### SOURCE MATERIAL

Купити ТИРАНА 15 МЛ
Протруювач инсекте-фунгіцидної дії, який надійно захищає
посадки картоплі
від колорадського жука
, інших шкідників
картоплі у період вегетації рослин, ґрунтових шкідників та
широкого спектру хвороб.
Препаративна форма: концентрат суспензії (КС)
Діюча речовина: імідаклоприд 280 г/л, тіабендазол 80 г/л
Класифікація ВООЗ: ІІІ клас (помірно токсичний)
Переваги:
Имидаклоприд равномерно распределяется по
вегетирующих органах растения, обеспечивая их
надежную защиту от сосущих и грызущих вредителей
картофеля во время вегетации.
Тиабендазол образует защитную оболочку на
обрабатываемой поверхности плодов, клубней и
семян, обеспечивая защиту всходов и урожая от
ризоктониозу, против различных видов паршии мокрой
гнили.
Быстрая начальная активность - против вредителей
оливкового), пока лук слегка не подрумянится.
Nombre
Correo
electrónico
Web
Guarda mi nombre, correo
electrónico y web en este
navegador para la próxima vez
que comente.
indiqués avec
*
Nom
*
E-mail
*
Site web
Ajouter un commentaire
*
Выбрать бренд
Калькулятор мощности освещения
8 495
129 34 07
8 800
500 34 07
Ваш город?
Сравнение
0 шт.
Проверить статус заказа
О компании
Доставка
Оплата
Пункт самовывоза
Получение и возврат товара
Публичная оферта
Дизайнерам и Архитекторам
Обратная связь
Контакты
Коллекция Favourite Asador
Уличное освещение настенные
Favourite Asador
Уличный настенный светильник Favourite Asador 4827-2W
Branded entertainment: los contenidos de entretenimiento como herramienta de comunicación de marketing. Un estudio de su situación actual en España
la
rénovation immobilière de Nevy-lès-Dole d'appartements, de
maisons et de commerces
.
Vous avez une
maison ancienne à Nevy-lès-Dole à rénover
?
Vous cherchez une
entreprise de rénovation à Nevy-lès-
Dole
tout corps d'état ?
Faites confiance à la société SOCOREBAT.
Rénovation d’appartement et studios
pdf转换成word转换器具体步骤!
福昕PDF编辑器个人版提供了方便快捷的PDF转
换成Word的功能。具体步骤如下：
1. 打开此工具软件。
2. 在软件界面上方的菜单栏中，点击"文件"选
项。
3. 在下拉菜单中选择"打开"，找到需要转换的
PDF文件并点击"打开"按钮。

### TASK DIRECTIONS
In the listing above, find the line containing "indiqués avec" and the line containing "Уличный настенный светильник", then repeat those two lines and everything between them exactly.

### ANSWER TO THE EXERCISE
indiqués avec
*
Nom
*
E-mail
*
Site web
Ajouter un commentaire
*
Выбрать бренд
Калькулятор мощности освещения
8 495
129 34 07
8 800
500 34 07
Ваш город?
Сравнение
0 шт.
Проверить статус заказа
О компании
Доставка
Оплата
Пункт самовывоза
Получение и возврат товара
Публичная оферта
Дизайнерам и Архитекторам
Обратная связь
Контакты
Коллекция Favourite Asador
Уличное освещение настенные
Favourite Asador
Уличный настенный светильник Favourite Asador 4827-2W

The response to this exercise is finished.